Return the records below exactly; pictures stay out.

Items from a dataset
● ● ● ● ●

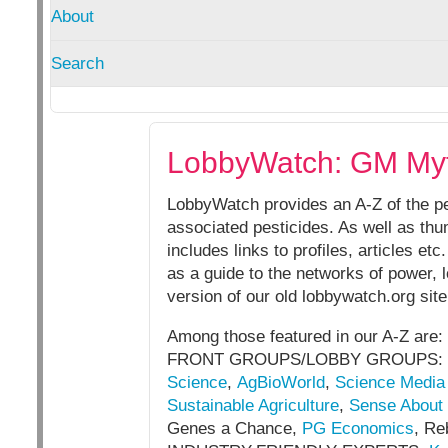
About
Search
LobbyWatch: GM My
LobbyWatch provides an A-Z of the pe
associated pesticides. As well as thum
includes links to profiles, articles e
as a guide to the networks of power,
version of our old lobbywatch.org sit
Among those featured in our A-Z are:
FRONT GROUPS/LOBBY GROUPS:
Science
,
AgBioWorld
,
Science Media
Sustainable Agriculture
,
Sense About
Genes a Chance,
PG Economics
, Re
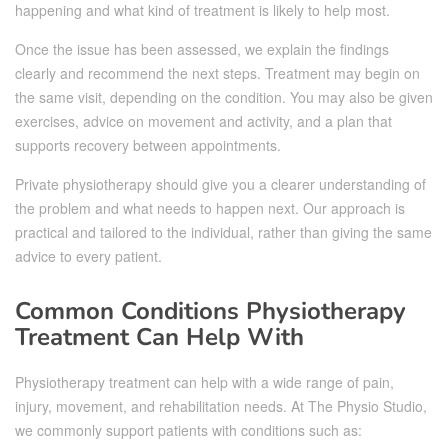
happening and what kind of treatment is likely to help most.
Once the issue has been assessed, we explain the findings
clearly and recommend the next steps. Treatment may begin on
the same visit, depending on the condition. You may also be given
exercises, advice on movement and activity, and a plan that
supports recovery between appointments.
Private physiotherapy should give you a clearer understanding of
the problem and what needs to happen next. Our approach is
practical and tailored to the individual, rather than giving the same
advice to every patient.
Common Conditions Physiotherapy
Treatment Can Help With
Physiotherapy treatment can help with a wide range of pain,
injury, movement, and rehabilitation needs. At The Physio Studio,
we commonly support patients with conditions such as:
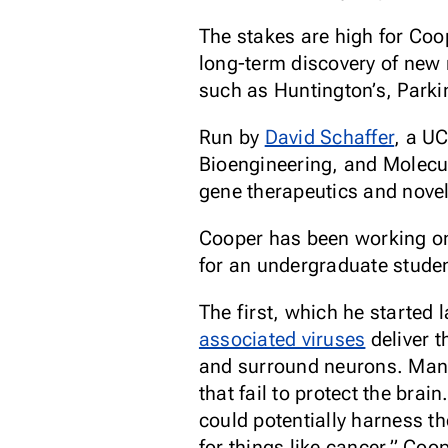
The stakes are high for Coop
long-term discovery of new 
such as Huntington’s, Parki
Run by
David Schaffer
, a U
Bioengineering, and Molecul
gene therapeutics and novel 
Cooper has been working on 
for an undergraduate studen
The first, which he started
associated viruses
deliver t
and surround neurons. Many 
that fail to protect the bra
could potentially harness th
for things like cancer,” Coo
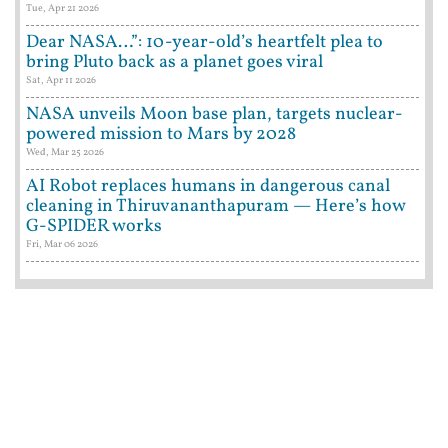
Tue, Apr 21 2026
Dear NASA…”: 10-year-old’s heartfelt plea to
bring Pluto back as a planet goes viral
Sat, Apr 11 2026
NASA unveils Moon base plan, targets nuclear-
powered mission to Mars by 2028
Wed, Mar 25 2026
AI Robot replaces humans in dangerous canal
cleaning in Thiruvananthapuram — Here’s how
G-SPIDER works
Fri, Mar 06 2026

● ● ● ● ●

- [Reply to the exercise]
About
Search
LobbyWatch: GM My
LobbyWatch provides an A-Z of the pe
associated pesticides. As well as thum
includes links to profiles, articles e
as a guide to the networks of power,
version of our old lobbywatch.org sit
Among those featured in our A-Z are:
FRONT GROUPS/LOBBY GROUPS:
Science
,
AgBioWorld
,
Science Media
Sustainable Agriculture
,
Sense About
Genes a Chance,
PG Economics
, Re
happening and what kind of treatment is likely to help most.
Once the issue has been assessed, we explain the findings
clearly and recommend the next steps. Treatment may begin on
the same visit, depending on the condition. You may also be given
exercises, advice on movement and activity, and a plan that
supports recovery between appointments.
Private physiotherapy should give you a clearer understanding of
the problem and what needs to happen next. Our approach is
practical and tailored to the individual, rather than giving the same
advice to every patient.
Common Conditions Physiotherapy
Treatment Can Help With
Physiotherapy treatment can help with a wide range of pain,
injury, movement, and rehabilitation needs. At The Physio Studio,
we commonly support patients with conditions such as:
The stakes are high for Coop
long-term discovery of new 
such as Huntington’s, Parki
Run by
David Schaffer
, a U
Bioengineering, and Molecul
gene therapeutics and novel 
Cooper has been working on 
for an undergraduate studen
The first, which he started
associated viruses
deliver t
and surround neurons. Many 
that fail to protect the bra
could potentially harness th
for things like cancer,” Coo
Tue, Apr 21 2026
Dear NASA…”: 10-year-old’s heartfelt plea to
bring Pluto back as a planet goes viral
Sat, Apr 11 2026
NASA unveils Moon base plan, targets nuclear-
powered mission to Mars by 2028
Wed, Mar 25 2026
AI Robot replaces humans in dangerous canal
cleaning in Thiruvananthapuram — Here’s how
G-SPIDER works
Fri, Mar 06 2026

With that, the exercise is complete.